- Born: October 7, 1944 Brooklyn, New York City, U.S.
- Died: March 3, 2020 (aged 75) Hatboro, Pennsylvania, U.S.
- Known for: Research on human body odors and TMAU
- Scientific career
- Fields: organic chemist
- Institutions: Monell Chemical Senses Center

= George Preti =

American chemist (1944–2020)

George Preti (October 7, 1944 – March 3, 2020) was an analytical organic chemist who worked at the Monell Chemical Senses Center in Philadelphia, Pennsylvania. For more than four decades, his research focused on the nature, origin, and functional significance of human odors. Dr. Preti's laboratory has identified characteristic underarm odorants, and his later studies centered upon a bioassay-guided approach to the identification of human pheromones, odors diagnostic of human disease, human malodor identification and suppression and examining the “odor-print” of humans.

==Early life and education==
Preti was born and raised in Brooklyn, New York. He received his B.S. in chemistry from the Polytechnic Institute of Brooklyn in 1966. He earned a Ph.D. in organic chemistry in 1971 from the Massachusetts Institute of Technology, with a specialty in organic mass spectrometry in the laboratory of Professor Klaus Biemann. That same year he joined the Monell Center.

==Career==
Preti was also an adjunct professor in the Department of Dermatology of the University of Pennsylvania School of Medicine.

===Research===
In addition to having published dozens of peer-reviewed research articles, Preti held more than a dozen patents related to deodorance, odor mediated control of the menstrual cycle, and the use of odors in disease diagnosis. His unique area of research resulted in hundreds of clinician-directed referrals of patients with an idiopathic body and oral malodor production problems. His efforts in this area revealed a large, undiagnosed population of people suffering from trimethylaminuria, an odor-producing genetic disorder.
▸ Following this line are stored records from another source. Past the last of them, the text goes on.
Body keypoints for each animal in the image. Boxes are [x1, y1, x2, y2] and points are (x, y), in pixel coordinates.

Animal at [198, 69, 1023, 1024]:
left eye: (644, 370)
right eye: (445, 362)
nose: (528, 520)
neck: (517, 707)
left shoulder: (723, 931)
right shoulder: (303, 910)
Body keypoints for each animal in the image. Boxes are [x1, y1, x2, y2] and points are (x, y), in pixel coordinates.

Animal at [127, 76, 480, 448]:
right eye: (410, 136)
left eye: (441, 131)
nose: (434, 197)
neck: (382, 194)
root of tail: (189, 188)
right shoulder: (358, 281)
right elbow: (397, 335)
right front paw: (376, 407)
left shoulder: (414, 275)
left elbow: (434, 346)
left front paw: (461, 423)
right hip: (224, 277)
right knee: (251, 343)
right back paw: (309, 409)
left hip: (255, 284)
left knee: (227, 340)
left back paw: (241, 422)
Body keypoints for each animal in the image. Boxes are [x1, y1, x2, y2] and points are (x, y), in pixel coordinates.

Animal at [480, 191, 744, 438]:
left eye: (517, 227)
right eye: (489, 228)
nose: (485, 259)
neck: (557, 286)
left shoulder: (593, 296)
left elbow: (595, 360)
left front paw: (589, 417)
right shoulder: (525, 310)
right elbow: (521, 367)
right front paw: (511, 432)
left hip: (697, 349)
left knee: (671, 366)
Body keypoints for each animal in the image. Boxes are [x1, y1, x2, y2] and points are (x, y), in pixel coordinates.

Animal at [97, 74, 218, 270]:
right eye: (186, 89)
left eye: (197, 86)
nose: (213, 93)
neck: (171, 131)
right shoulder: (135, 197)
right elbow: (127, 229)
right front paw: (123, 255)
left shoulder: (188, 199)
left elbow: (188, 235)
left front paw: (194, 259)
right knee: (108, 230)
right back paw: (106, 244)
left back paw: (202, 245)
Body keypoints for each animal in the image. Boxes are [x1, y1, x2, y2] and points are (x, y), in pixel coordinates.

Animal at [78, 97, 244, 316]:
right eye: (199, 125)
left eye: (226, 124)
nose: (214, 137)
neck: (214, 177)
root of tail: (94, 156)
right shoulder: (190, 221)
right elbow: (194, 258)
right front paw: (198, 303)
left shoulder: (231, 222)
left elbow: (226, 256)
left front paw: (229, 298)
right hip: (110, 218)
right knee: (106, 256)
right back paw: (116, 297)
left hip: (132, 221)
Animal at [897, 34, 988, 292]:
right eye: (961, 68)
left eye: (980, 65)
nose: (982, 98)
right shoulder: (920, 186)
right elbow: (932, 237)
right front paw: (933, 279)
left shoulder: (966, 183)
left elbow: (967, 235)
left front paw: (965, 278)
Preti’s work has frequently been cited by the news media, including The New York Times magazine section, The Philadelphia Inquirer, and ABC’s “Primetime: Medical Mysteries”.

===Publications===
- Johnson, A. T. Charlie (2010). "DNA-Coated Nanosensors for Breath Analysis"
- Kwak, J. (2010). "In search of the chemical basis for MHC odourtypes"
- Preti, George (2010). "Genetic Influences on Human Body Odor: From Genes to the Axillae"
- Wysocki, Charles J. (2010). "Human pheromones: What's purported, what's supported"
- Kwak, Jae (2009). "Major histocompatibility complex-regulated odortypes: Peptide-free urinary volatile signals"
- Miyazawa, Toshio (2009). "Odor Detection of Mixtures of Homologous Carboxylic Acids and Coffee Aroma Compounds by Humans"
- Miyazawa, T. (2009). "Psychometric Functions for Ternary Odor Mixtures and Their Unmixed Components"
- Miyazawa, Toshio (2009). "Methodological Factors in Odor Detection by Humans"

==Death==
He died on March 3, 2020, of bladder cancer in Hatboro, Pennsylvania.